Je me dirigeais vers le coin le plus sombre de la banlieue où était le domicile de Monsieur Sureau. Je ne marchais pas, l’espace me portait. La terre était aussi légère que moi dans le plaisir que je prenais à la fouler aux pieds. Il y avait quelque part un regard que mon amour pour cet endroit de la ville approchait de ses yeux ; un regard pour n’être avec le mien qu’un même amour, le don de mon cœur à ce coin de quartier où mon rêve avait tué le rêve.

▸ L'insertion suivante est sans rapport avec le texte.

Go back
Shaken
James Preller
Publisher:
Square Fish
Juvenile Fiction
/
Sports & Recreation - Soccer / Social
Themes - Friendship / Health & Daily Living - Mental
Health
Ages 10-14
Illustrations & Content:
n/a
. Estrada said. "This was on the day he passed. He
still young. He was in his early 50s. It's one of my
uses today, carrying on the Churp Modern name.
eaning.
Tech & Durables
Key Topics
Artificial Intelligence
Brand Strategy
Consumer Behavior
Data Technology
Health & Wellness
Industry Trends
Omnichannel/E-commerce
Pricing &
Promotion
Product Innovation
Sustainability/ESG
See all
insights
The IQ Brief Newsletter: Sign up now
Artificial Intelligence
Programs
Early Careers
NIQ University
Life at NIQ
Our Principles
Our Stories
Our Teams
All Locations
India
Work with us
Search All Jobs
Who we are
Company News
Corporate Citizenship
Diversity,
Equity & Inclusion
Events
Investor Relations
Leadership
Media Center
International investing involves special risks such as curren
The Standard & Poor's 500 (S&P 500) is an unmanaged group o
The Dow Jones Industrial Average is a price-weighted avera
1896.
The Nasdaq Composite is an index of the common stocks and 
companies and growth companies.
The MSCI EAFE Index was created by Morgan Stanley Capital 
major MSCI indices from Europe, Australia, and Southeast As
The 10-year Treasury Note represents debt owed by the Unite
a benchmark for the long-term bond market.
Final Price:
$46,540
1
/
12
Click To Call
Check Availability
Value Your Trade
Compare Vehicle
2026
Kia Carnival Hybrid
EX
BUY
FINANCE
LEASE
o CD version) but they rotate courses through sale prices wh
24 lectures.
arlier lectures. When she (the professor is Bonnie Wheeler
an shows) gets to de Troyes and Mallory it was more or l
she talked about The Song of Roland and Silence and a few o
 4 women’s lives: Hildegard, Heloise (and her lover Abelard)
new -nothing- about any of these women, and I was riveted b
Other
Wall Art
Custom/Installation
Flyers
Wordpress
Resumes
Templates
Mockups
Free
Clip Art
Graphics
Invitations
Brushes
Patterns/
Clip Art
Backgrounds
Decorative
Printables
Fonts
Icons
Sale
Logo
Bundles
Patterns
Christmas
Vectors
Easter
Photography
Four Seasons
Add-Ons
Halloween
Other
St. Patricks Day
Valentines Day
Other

À chaque instant j’allais avec mes sens au fond de la douceur de vivre, j’entendais, j’y voyais… Nulle part il n’y avait de place pour ce qui n’était pas et ma chair, à elle seule, était tout le songe. Le sort de l’homme émergeait de l’ombre avec les périls d’un soir si pur qu’il était l’existence même et toute l’existence à lui seul.
Je ne m’alarmais pas de trouver mon histoire tout écrite dans l’éclat inusité d’une vision qui pour moi, soudain était tout. Si je pensais à ma femme je voyais l’univers sortir de son apathie pour m’aider à pénétrer le sens de ma présence, pour découvrir dans certains de mes souvenirs un principe à mes sentiments dont il tenait la clef. Ainsi le monde où je m’avançais était mon amour un peu plus que je n’étais moi-même. Ce monde m’avait surpris dans mes jours pour me mener en lui vers l’oubli de l’oubli.